## Activity
Your job is to copy all the entries precisely as they stand.

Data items
--- START ---

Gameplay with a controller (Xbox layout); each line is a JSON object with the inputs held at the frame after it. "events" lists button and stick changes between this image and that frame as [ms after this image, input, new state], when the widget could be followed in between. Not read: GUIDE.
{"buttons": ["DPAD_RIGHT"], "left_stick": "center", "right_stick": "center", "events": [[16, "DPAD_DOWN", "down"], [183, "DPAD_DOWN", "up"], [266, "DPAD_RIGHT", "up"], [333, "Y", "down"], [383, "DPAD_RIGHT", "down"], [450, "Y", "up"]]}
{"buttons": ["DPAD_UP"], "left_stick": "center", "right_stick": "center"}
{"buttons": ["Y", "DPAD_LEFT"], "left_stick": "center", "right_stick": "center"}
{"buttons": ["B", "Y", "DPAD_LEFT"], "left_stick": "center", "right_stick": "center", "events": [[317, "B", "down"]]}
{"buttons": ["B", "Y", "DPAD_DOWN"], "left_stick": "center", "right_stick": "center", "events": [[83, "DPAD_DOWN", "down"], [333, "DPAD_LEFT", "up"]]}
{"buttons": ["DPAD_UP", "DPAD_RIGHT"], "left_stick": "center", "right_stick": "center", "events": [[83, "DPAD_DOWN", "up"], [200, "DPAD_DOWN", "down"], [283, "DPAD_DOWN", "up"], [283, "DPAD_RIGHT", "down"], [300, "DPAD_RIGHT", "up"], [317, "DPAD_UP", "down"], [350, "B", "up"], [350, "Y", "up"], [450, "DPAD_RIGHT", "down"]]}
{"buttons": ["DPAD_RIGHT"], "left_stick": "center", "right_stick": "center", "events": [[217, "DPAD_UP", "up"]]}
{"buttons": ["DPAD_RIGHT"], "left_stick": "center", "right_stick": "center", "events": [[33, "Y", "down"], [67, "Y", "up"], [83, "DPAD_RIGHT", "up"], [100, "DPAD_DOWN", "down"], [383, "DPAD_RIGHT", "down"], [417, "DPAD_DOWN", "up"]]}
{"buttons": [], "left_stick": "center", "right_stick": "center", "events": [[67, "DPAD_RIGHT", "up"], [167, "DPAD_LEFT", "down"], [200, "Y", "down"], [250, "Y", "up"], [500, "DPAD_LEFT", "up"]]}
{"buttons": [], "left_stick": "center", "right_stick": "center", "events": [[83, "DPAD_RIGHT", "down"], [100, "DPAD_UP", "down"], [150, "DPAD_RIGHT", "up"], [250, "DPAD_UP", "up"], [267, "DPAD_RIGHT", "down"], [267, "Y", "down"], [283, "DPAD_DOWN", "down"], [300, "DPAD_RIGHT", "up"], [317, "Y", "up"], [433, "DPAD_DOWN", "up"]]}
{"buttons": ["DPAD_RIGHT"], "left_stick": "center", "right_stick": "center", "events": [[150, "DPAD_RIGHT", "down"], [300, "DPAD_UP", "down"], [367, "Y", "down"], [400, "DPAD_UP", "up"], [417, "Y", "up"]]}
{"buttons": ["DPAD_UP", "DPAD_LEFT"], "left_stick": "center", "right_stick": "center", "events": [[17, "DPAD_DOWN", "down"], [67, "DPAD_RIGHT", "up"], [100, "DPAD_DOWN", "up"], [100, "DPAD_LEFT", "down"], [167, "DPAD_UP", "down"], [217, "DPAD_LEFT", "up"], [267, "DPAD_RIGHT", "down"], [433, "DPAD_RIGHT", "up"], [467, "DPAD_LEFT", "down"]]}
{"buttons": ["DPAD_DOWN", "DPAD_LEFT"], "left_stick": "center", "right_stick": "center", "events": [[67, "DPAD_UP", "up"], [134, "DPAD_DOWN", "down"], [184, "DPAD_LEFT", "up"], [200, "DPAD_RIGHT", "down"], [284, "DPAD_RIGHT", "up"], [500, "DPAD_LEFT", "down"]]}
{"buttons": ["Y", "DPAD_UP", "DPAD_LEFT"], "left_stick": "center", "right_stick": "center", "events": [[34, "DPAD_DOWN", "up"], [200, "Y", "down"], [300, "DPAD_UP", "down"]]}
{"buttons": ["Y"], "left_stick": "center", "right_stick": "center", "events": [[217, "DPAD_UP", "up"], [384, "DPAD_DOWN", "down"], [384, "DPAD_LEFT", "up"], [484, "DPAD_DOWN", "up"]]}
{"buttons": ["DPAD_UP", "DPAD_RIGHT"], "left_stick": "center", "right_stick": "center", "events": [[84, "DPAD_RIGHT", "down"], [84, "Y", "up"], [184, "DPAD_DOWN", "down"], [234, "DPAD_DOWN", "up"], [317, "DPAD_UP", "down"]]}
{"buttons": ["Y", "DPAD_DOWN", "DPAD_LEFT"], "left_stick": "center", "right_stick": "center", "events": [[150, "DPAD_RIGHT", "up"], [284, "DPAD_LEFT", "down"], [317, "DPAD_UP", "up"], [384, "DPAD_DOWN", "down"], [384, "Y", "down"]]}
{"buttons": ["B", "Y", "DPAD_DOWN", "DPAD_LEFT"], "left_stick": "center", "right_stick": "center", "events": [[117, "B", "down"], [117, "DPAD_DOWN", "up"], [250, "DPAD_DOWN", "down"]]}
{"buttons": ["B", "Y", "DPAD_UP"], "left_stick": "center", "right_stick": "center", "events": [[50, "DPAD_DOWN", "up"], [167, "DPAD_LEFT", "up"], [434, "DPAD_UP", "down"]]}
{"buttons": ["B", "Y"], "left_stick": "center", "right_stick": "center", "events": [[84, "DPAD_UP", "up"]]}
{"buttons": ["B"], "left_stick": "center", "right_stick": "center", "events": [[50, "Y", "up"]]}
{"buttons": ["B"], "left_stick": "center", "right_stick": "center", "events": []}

--- END ---

## Problem solution
Gameplay with a controller (Xbox layout); each line is a JSON object with the inputs held at the frame after it. "events" lists button and stick changes between this image and that frame as [ms after this image, input, new state], when the widget could be followed in between. Not read: GUIDE.
{"buttons": ["DPAD_RIGHT"], "left_stick": "center", "right_stick": "center", "events": [[16, "DPAD_DOWN", "down"], [183, "DPAD_DOWN", "up"], [266, "DPAD_RIGHT", "up"], [333, "Y", "down"], [383, "DPAD_RIGHT", "down"], [450, "Y", "up"]]}
{"buttons": ["DPAD_UP"], "left_stick": "center", "right_stick": "center"}
{"buttons": ["Y", "DPAD_LEFT"], "left_stick": "center", "right_stick": "center"}
{"buttons": ["B", "Y", "DPAD_LEFT"], "left_stick": "center", "right_stick": "center", "events": [[317, "B", "down"]]}
{"buttons": ["B", "Y", "DPAD_DOWN"], "left_stick": "center", "right_stick": "center", "events": [[83, "DPAD_DOWN", "down"], [333, "DPAD_LEFT", "up"]]}
{"buttons": ["DPAD_UP", "DPAD_RIGHT"], "left_stick": "center", "right_stick": "center", "events": [[83, "DPAD_DOWN", "up"], [200, "DPAD_DOWN", "down"], [283, "DPAD_DOWN", "up"], [283, "DPAD_RIGHT", "down"], [300, "DPAD_RIGHT", "up"], [317, "DPAD_UP", "down"], [350, "B", "up"], [350, "Y", "up"], [450, "DPAD_RIGHT", "down"]]}
{"buttons": ["DPAD_RIGHT"], "left_stick": "center", "right_stick": "center", "events": [[217, "DPAD_UP", "up"]]}
{"buttons": ["DPAD_RIGHT"], "left_stick": "center", "right_stick": "center", "events": [[33, "Y", "down"], [67, "Y", "up"], [83, "DPAD_RIGHT", "up"], [100, "DPAD_DOWN", "down"], [383, "DPAD_RIGHT", "down"], [417, "DPAD_DOWN", "up"]]}
{"buttons": [], "left_stick": "center", "right_stick": "center", "events": [[67, "DPAD_RIGHT", "up"], [167, "DPAD_LEFT", "down"], [200, "Y", "down"], [250, "Y", "up"], [500, "DPAD_LEFT", "up"]]}
{"buttons": [], "left_stick": "center", "right_stick": "center", "events": [[83, "DPAD_RIGHT", "down"], [100, "DPAD_UP", "down"], [150, "DPAD_RIGHT", "up"], [250, "DPAD_UP", "up"], [267, "DPAD_RIGHT", "down"], [267, "Y", "down"], [283, "DPAD_DOWN", "down"], [300, "DPAD_RIGHT", "up"], [317, "Y", "up"], [433, "DPAD_DOWN", "up"]]}
{"buttons": ["DPAD_RIGHT"], "left_stick": "center", "right_stick": "center", "events": [[150, "DPAD_RIGHT", "down"], [300, "DPAD_UP", "down"], [367, "Y", "down"], [400, "DPAD_UP", "up"], [417, "Y", "up"]]}
{"buttons": ["DPAD_UP", "DPAD_LEFT"], "left_stick": "center", "right_stick": "center", "events": [[17, "DPAD_DOWN", "down"], [67, "DPAD_RIGHT", "up"], [100, "DPAD_DOWN", "up"], [100, "DPAD_LEFT", "down"], [167, "DPAD_UP", "down"], [217, "DPAD_LEFT", "up"], [267, "DPAD_RIGHT", "down"], [433, "DPAD_RIGHT", "up"], [467, "DPAD_LEFT", "down"]]}
{"buttons": ["DPAD_DOWN", "DPAD_LEFT"], "left_stick": "center", "right_stick": "center", "events": [[67, "DPAD_UP", "up"], [134, "DPAD_DOWN", "down"], [184, "DPAD_LEFT", "up"], [200, "DPAD_RIGHT", "down"], [284, "DPAD_RIGHT", "up"], [500, "DPAD_LEFT", "down"]]}
{"buttons": ["Y", "DPAD_UP", "DPAD_LEFT"], "left_stick": "center", "right_stick": "center", "events": [[34, "DPAD_DOWN", "up"], [200, "Y", "down"], [300, "DPAD_UP", "down"]]}
{"buttons": ["Y"], "left_stick": "center", "right_stick": "center", "events": [[217, "DPAD_UP", "up"], [384, "DPAD_DOWN", "down"], [384, "DPAD_LEFT", "up"], [484, "DPAD_DOWN", "up"]]}
{"buttons": ["DPAD_UP", "DPAD_RIGHT"], "left_stick": "center", "right_stick": "center", "events": [[84, "DPAD_RIGHT", "down"], [84, "Y", "up"], [184, "DPAD_DOWN", "down"], [234, "DPAD_DOWN", "up"], [317, "DPAD_UP", "down"]]}
{"buttons": ["Y", "DPAD_DOWN", "DPAD_LEFT"], "left_stick": "center", "right_stick": "center", "events": [[150, "DPAD_RIGHT", "up"], [284, "DPAD_LEFT", "down"], [317, "DPAD_UP", "up"], [384, "DPAD_DOWN", "down"], [384, "Y", "down"]]}
{"buttons": ["B", "Y", "DPAD_DOWN", "DPAD_LEFT"], "left_stick": "center", "right_stick": "center", "events": [[117, "B", "down"], [117, "DPAD_DOWN", "up"], [250, "DPAD_DOWN", "down"]]}
{"buttons": ["B", "Y", "DPAD_UP"], "left_stick": "center", "right_stick": "center", "events": [[50, "DPAD_DOWN", "up"], [167, "DPAD_LEFT", "up"], [434, "DPAD_UP", "down"]]}
{"buttons": ["B", "Y"], "left_stick": "center", "right_stick": "center", "events": [[84, "DPAD_UP", "up"]]}
{"buttons": ["B"], "left_stick": "center", "right_stick": "center", "events": [[50, "Y", "up"]]}
{"buttons": ["B"], "left_stick": "center", "right_stick": "center", "events": []}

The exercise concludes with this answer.